- Problem
Copy every record word for word. The images stay behind.

Keypoint text descriptions
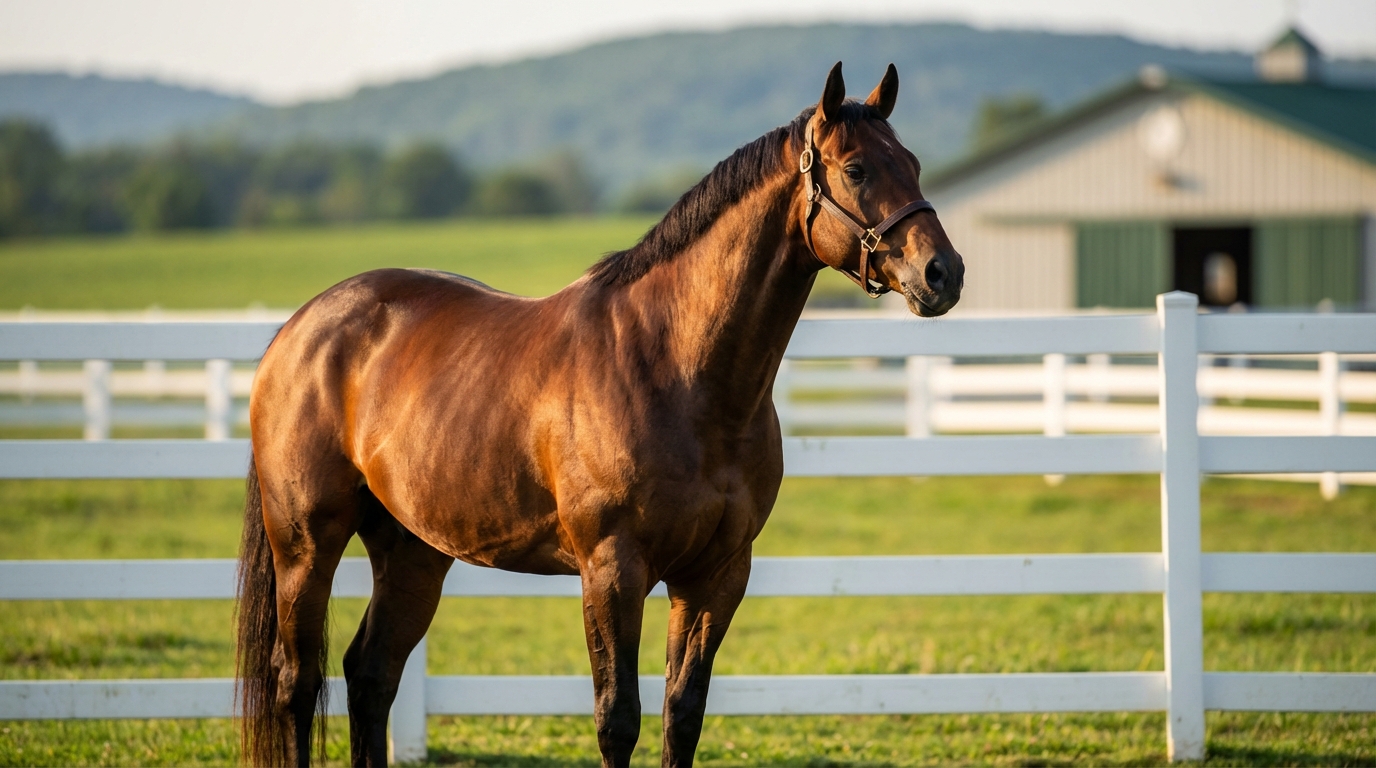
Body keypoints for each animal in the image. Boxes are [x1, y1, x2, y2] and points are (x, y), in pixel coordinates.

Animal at [236, 61, 963, 768]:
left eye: (914, 163)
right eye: (856, 168)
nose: (943, 273)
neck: (679, 371)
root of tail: (299, 330)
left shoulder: (717, 574)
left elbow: (682, 715)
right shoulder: (613, 570)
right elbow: (618, 720)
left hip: (413, 551)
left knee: (371, 676)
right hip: (306, 544)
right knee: (297, 683)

- Output
Body keypoints for each animal in the image. Boxes are [x1, y1, x2, y2] and points are (x, y), in pixel coordinates.

Animal at [236, 61, 963, 768]:
left eye: (914, 163)
right eye: (856, 168)
nose: (943, 273)
neck: (679, 371)
root of tail: (299, 330)
left shoulder: (717, 574)
left elbow: (682, 715)
right shoulder: (613, 570)
right elbow: (618, 720)
left hip: (413, 551)
left knee: (371, 676)
right hip: (306, 544)
right knee: (297, 683)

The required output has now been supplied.